President Obama may not be scrambling jets to get Edward Snowden, but he appears to be scrambling just about everything else. The New York Times reports that the State Department is putting a "full-court press" on Snowden, from Joe Biden's phone call last month to Ecuador President Rafael Correa to urge him to say no to the leaker. "There is not a country in the hemisphere whose government does not understand our position at this point," a senior State official says. Taking particular heat are Bolivia, Nicaragua, and Venezuela, which have testy relations with the US and have said they're open to taking Snowden.
- One reason for the push: The NSA is terrified that Snowden has, and might make public, documents related to its espionage against Chinese leaders, the Washington Post reports. "He got a lot," one senior intelligence officials says, but it was "not even close to the lion's share" of what the NSA is up to.
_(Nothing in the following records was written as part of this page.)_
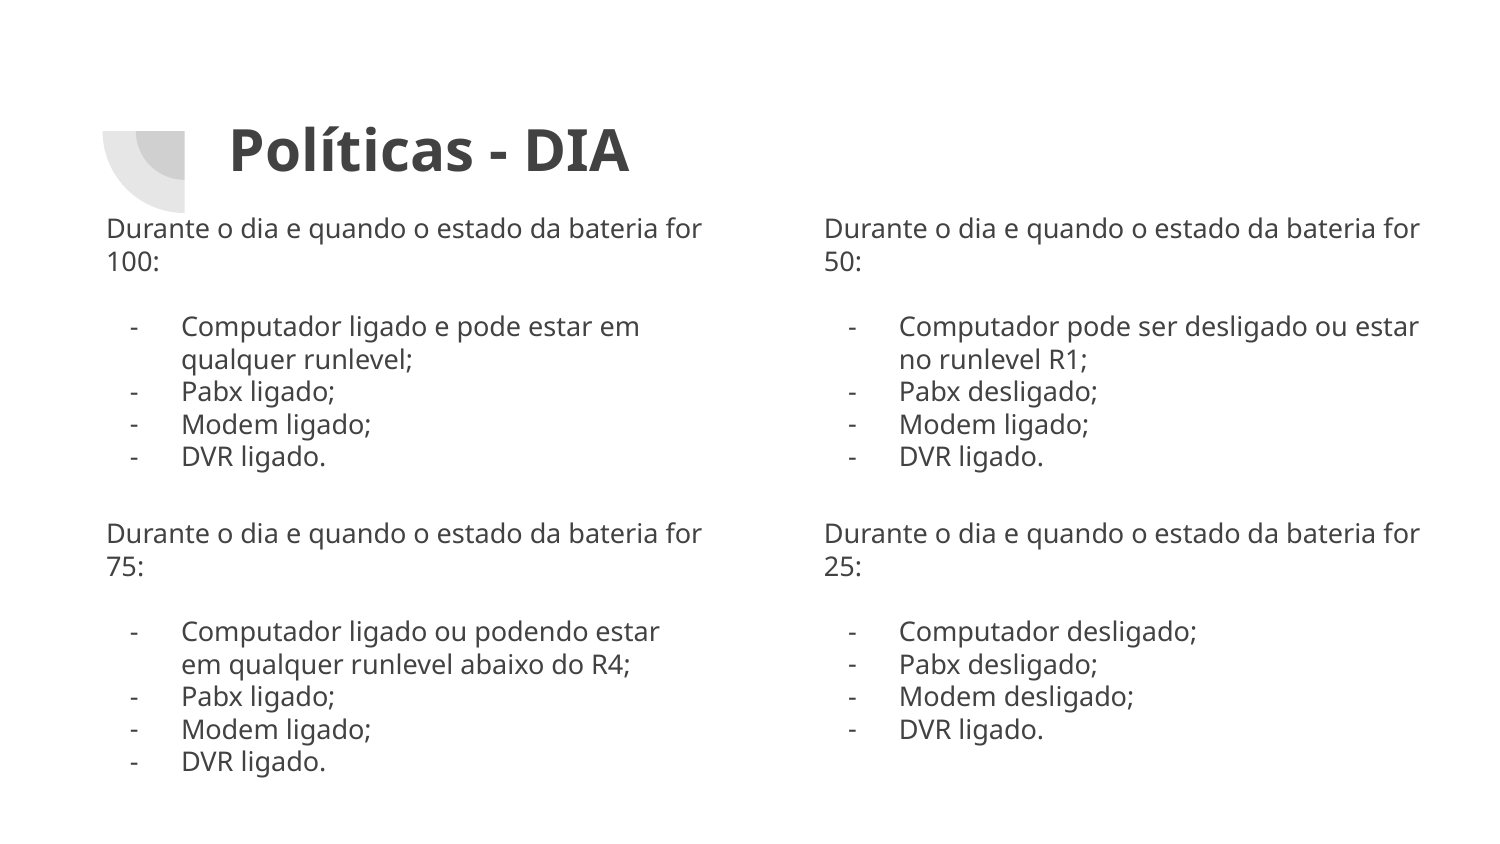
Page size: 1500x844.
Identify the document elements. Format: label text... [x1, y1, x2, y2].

title Políticas - DIA [213, 98, 1368, 263]
list Durante o dia e quando o estado da bateria for 75: Computador ligado ou podendo estar em qualquer runlevel abaixo do R4; Pabx ligado; Modem ligado; DVR ligado. [90, 501, 723, 807]
list Durante o dia e quando o estado da bateria for 50: Computador pode ser desligado ou estar no runlevel R1; Pabx desligado; Modem ligado; DVR ligado. [809, 196, 1441, 501]
list Durante o dia e quando o estado da bateria for 100: Computador ligado e pode estar em qualquer runlevel; Pabx ligado; Modem ligado; DVR ligado. [90, 196, 723, 501]
list Durante o dia e quando o estado da bateria for 25: Computador desligado; Pabx desligado; Modem desligado; DVR ligado. [809, 501, 1441, 807]
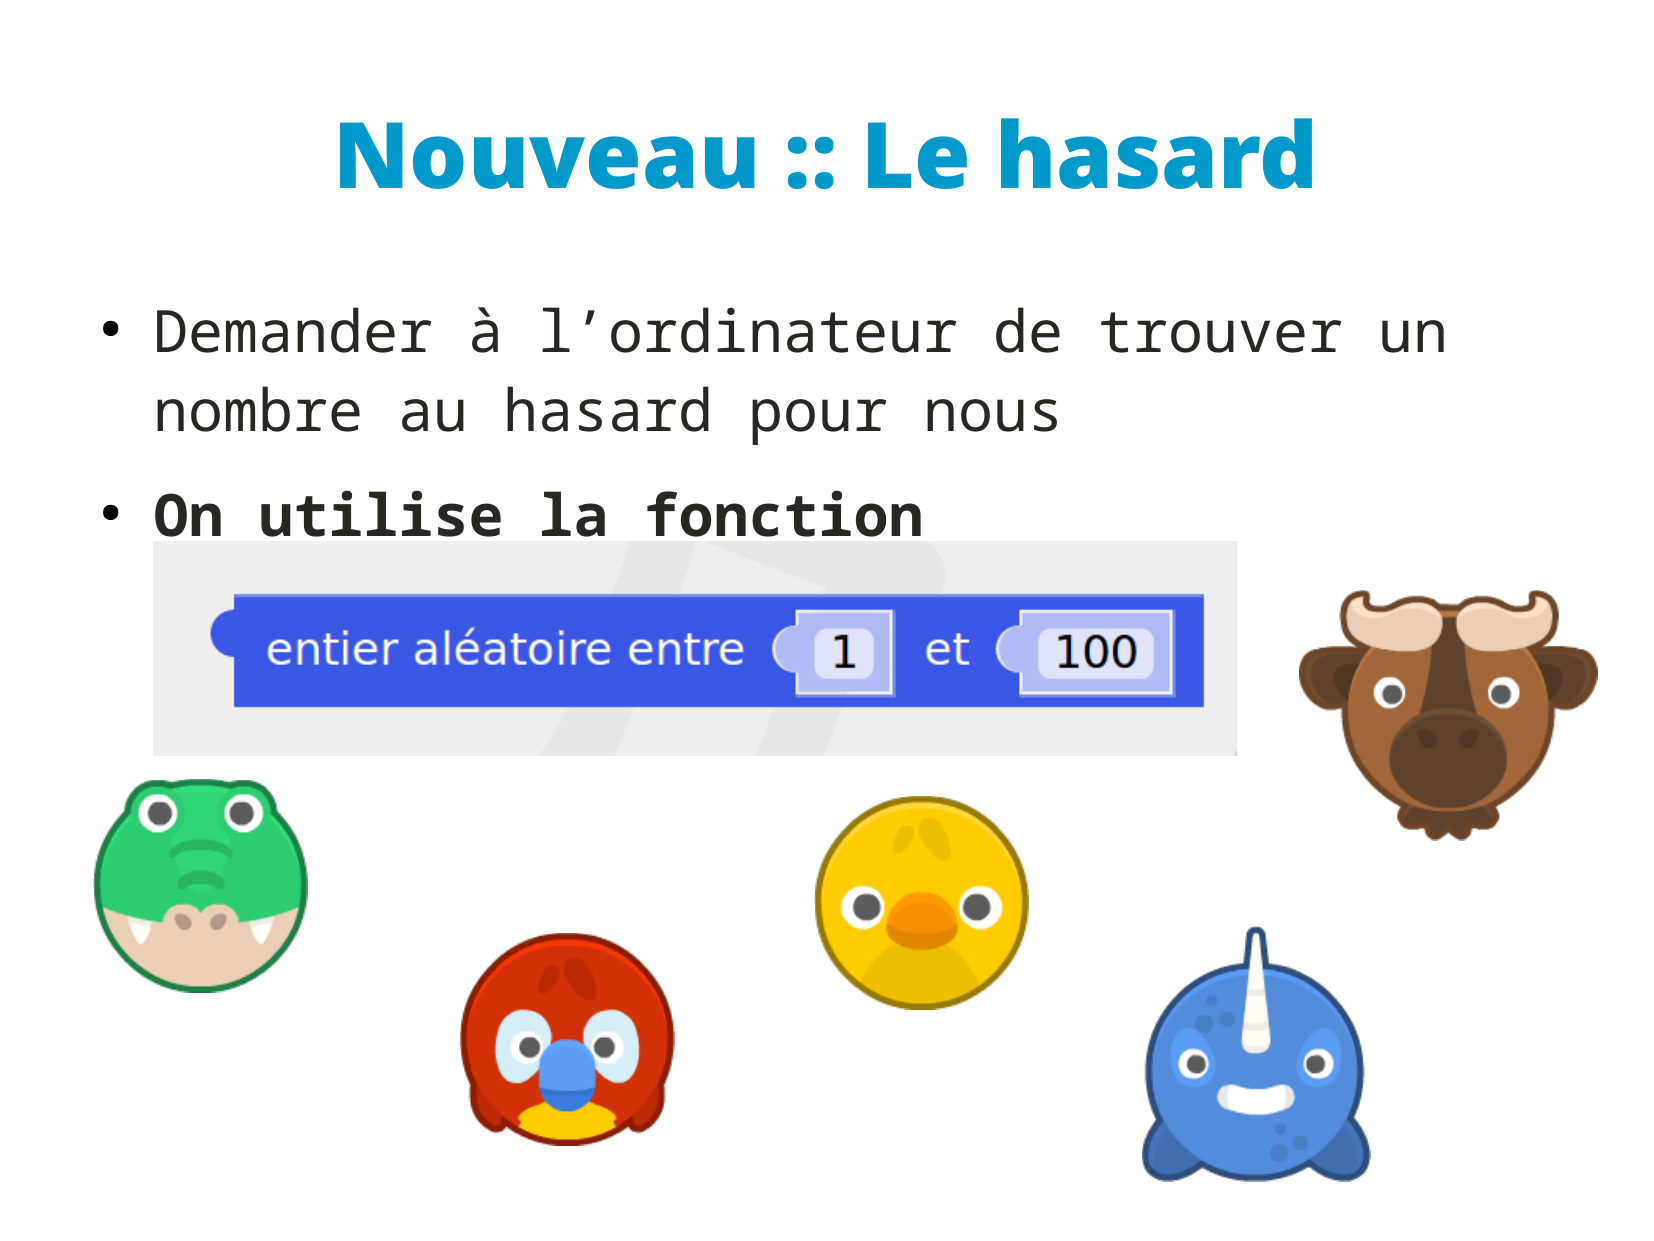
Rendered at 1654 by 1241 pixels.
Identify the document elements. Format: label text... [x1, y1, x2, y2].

picture [1299, 590, 1598, 841]
list Demander à l’ordinateur de trouver un nombre au hasard pour nous On utilise la fonction [82, 290, 1571, 1010]
picture [93, 779, 308, 993]
title Nouveau :: Le hasard [82, 49, 1571, 257]
picture [153, 541, 1237, 756]
picture [814, 796, 1029, 1010]
picture [460, 933, 675, 1146]
picture [1142, 926, 1371, 1182]
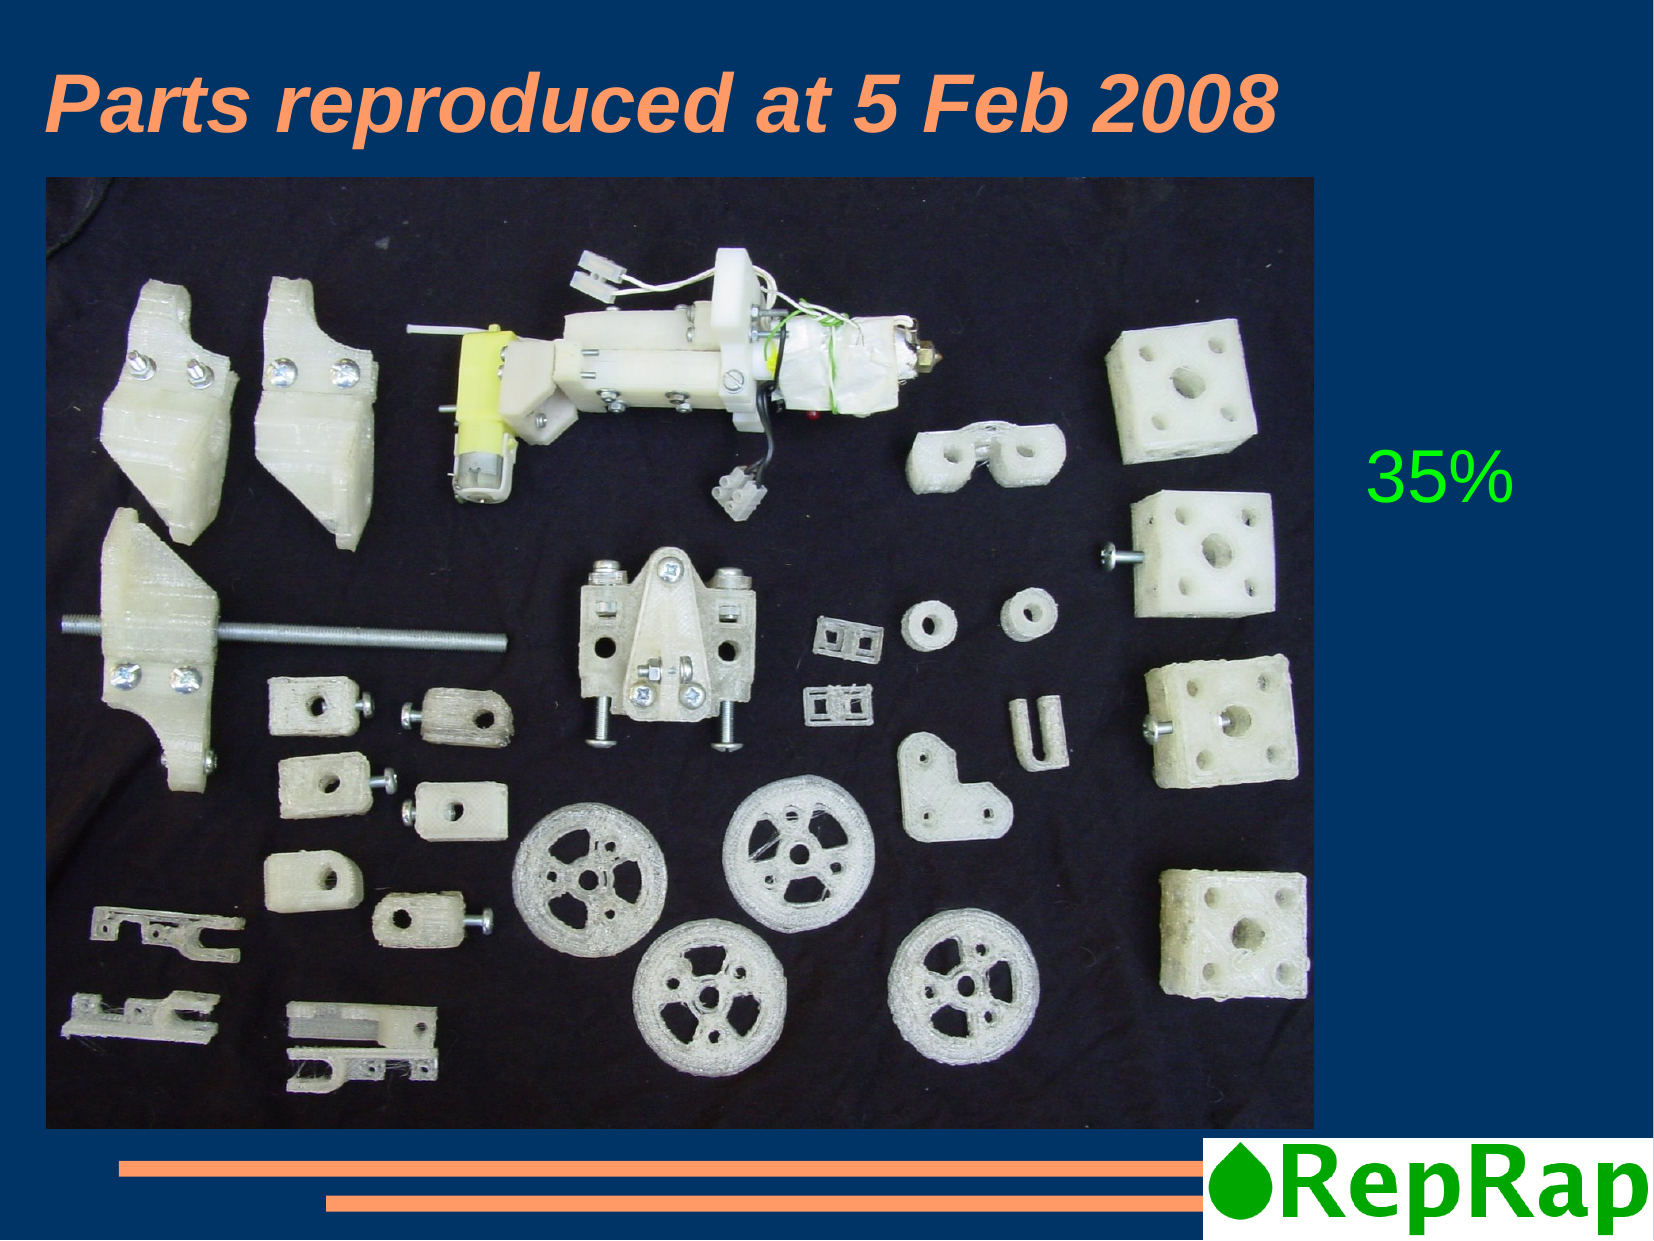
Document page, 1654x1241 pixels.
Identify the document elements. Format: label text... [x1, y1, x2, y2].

text_box 35% [1365, 434, 1634, 547]
picture [46, 177, 1314, 1129]
picture [1203, 1138, 1654, 1241]
title Parts reproduced at 5 Feb 2008 [44, 0, 1574, 208]
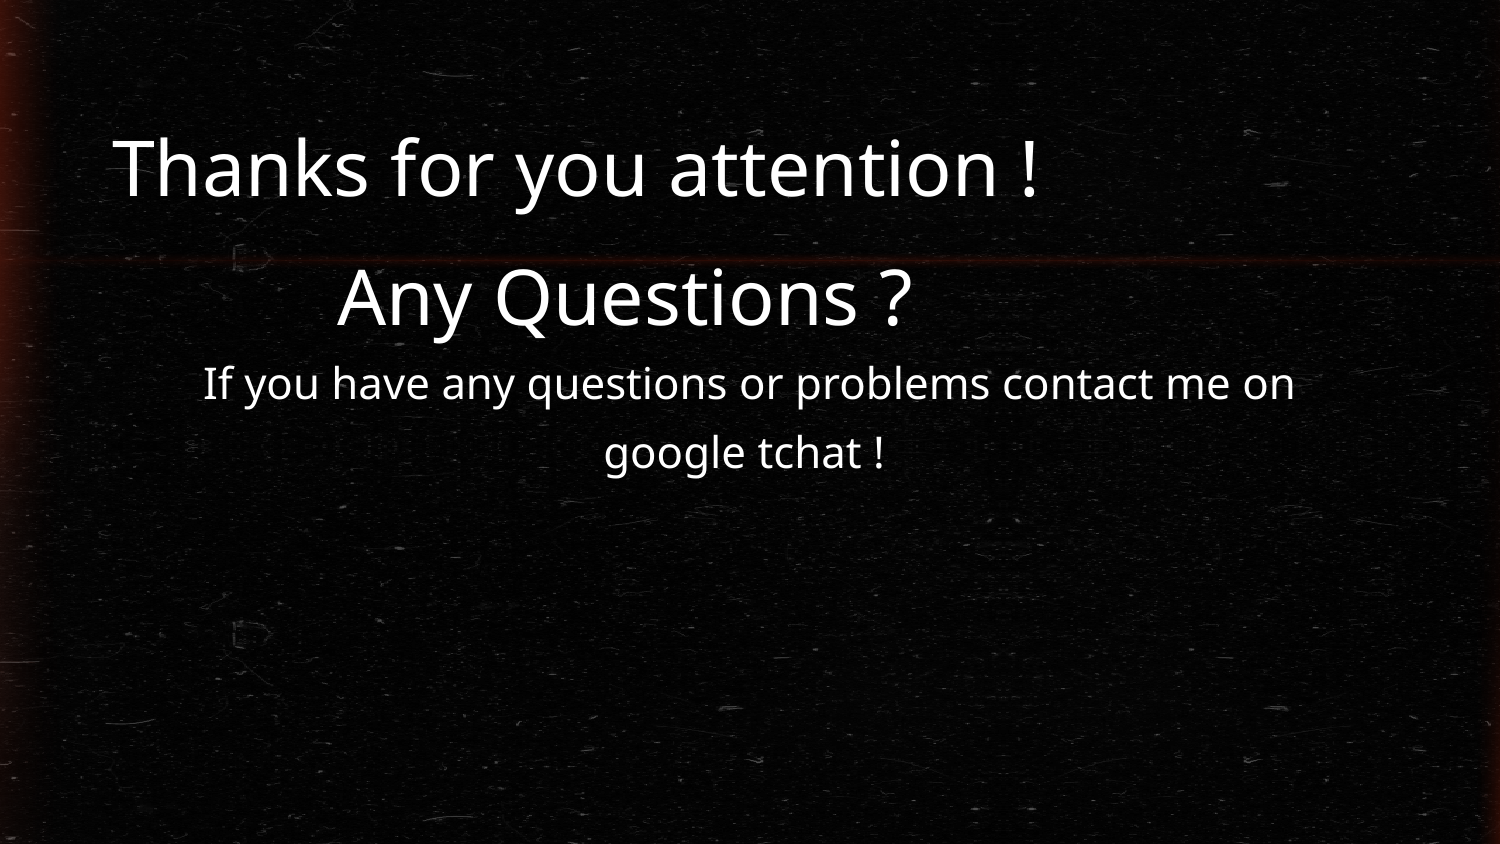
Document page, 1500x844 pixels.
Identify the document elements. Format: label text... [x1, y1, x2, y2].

- They're also worried about Glenn Greenwald's assertion that Snowden has entrusted encrypted documents to trusted people around the world, so that "if anything happens to him" they will be revealed, raising concerns that Snowden doesn't control the data anymore.
- Given the intensity of the effort, experts have some advice for Snowden: Fly commercial. Unlike private or government jets, commercial airlines are free to pass through other countries' airspace, Reuters explains, which given the Bolivian plane fiasco now looks critical.